# [THE DATA]
┄┄┄┄┄┄
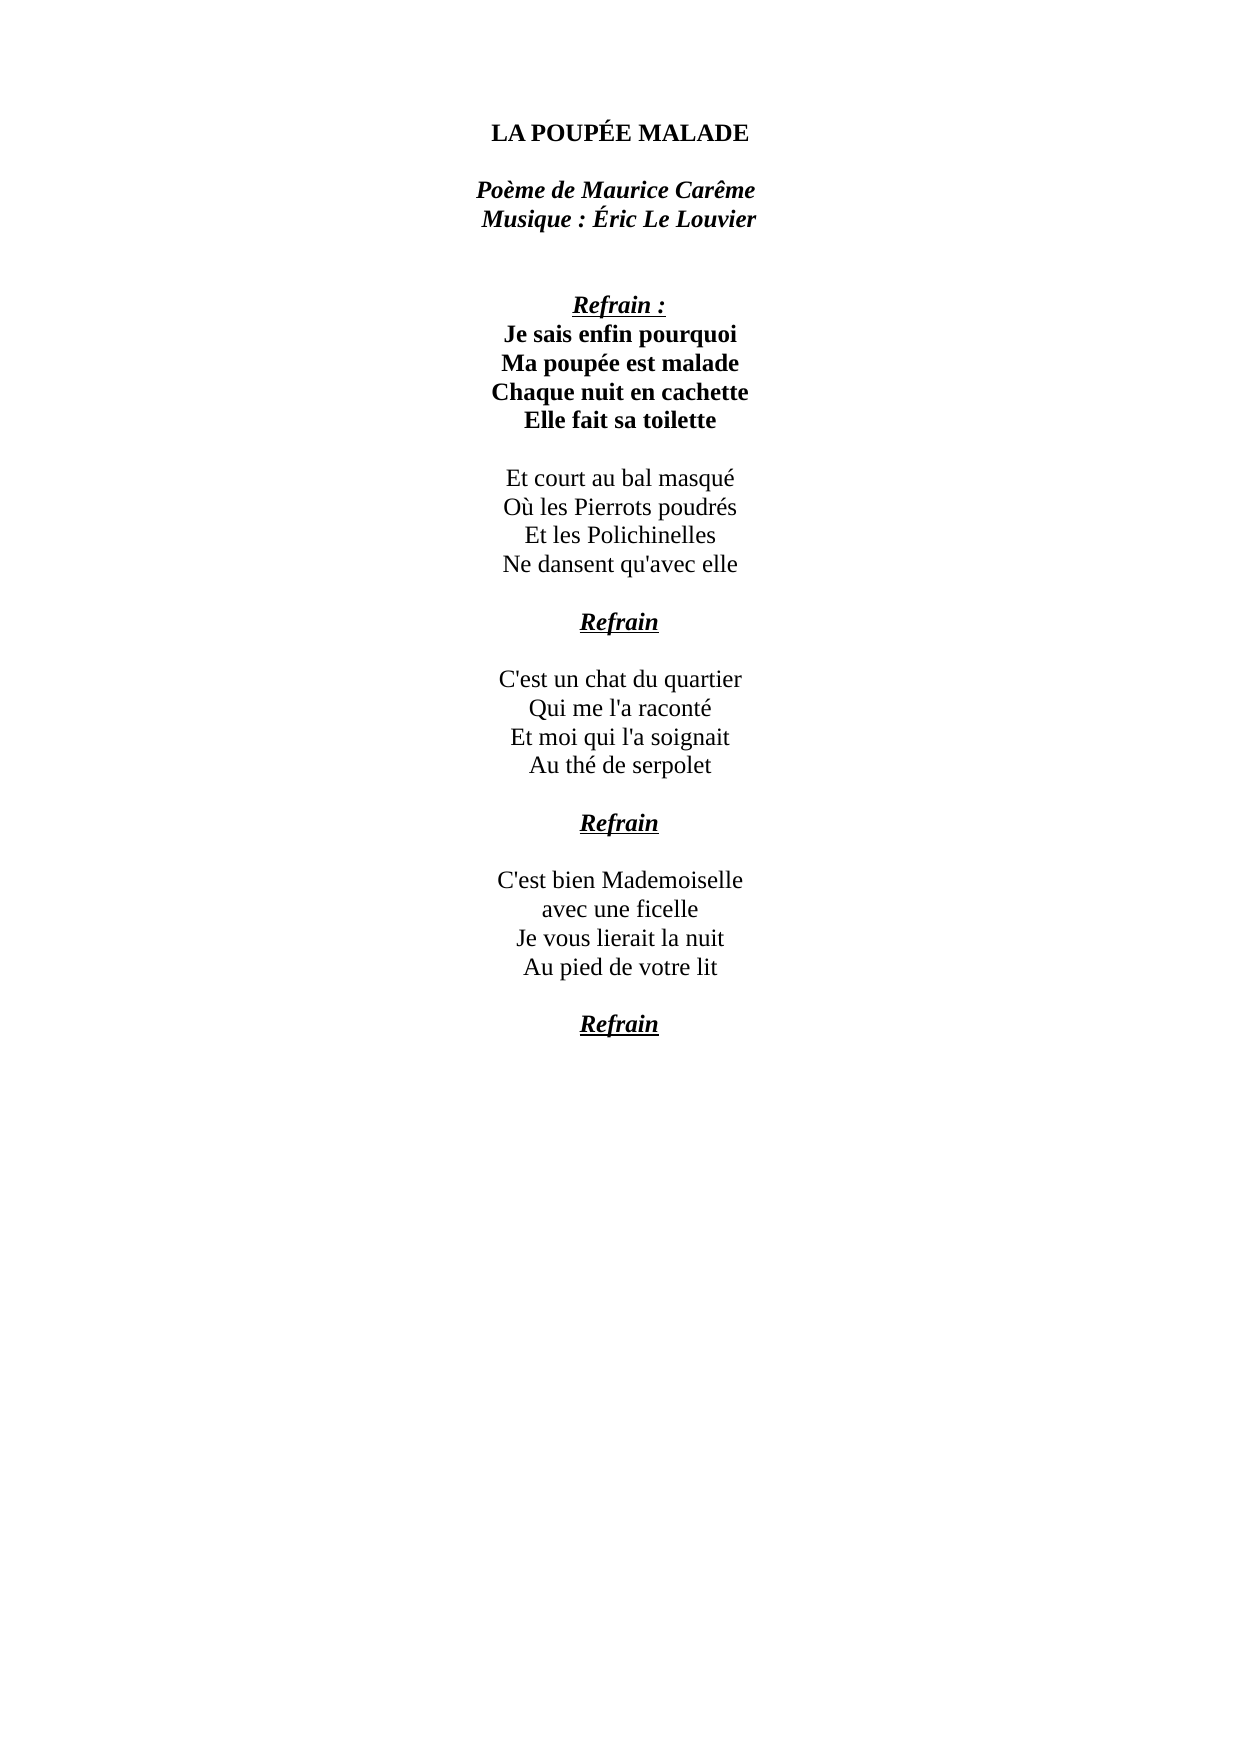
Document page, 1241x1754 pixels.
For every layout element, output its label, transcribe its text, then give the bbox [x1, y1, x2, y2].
┄┄┄┄┄┄
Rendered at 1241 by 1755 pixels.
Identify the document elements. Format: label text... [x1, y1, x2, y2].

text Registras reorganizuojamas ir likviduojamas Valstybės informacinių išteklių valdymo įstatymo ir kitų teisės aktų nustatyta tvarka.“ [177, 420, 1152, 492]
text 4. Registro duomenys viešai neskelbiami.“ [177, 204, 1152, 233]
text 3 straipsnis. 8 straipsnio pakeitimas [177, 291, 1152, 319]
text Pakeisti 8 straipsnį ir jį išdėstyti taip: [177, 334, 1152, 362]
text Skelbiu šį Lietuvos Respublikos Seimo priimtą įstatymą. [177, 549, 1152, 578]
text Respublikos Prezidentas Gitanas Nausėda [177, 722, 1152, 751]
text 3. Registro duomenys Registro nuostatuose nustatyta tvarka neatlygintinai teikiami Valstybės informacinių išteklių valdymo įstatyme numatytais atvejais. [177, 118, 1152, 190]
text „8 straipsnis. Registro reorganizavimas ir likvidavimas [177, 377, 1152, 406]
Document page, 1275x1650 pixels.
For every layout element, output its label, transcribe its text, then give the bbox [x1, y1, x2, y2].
┄┄┄┄┄┄
# [WHAT YOU WILL DO]
Pick out every line in the records above that contains the word "pixels".

# [SOLUTION FOR THIS PROBLEM]
Document page, 1241x1754 pixels.
Rendered at 1241 by 1755 pixels.
Document page, 1275x1650 pixels.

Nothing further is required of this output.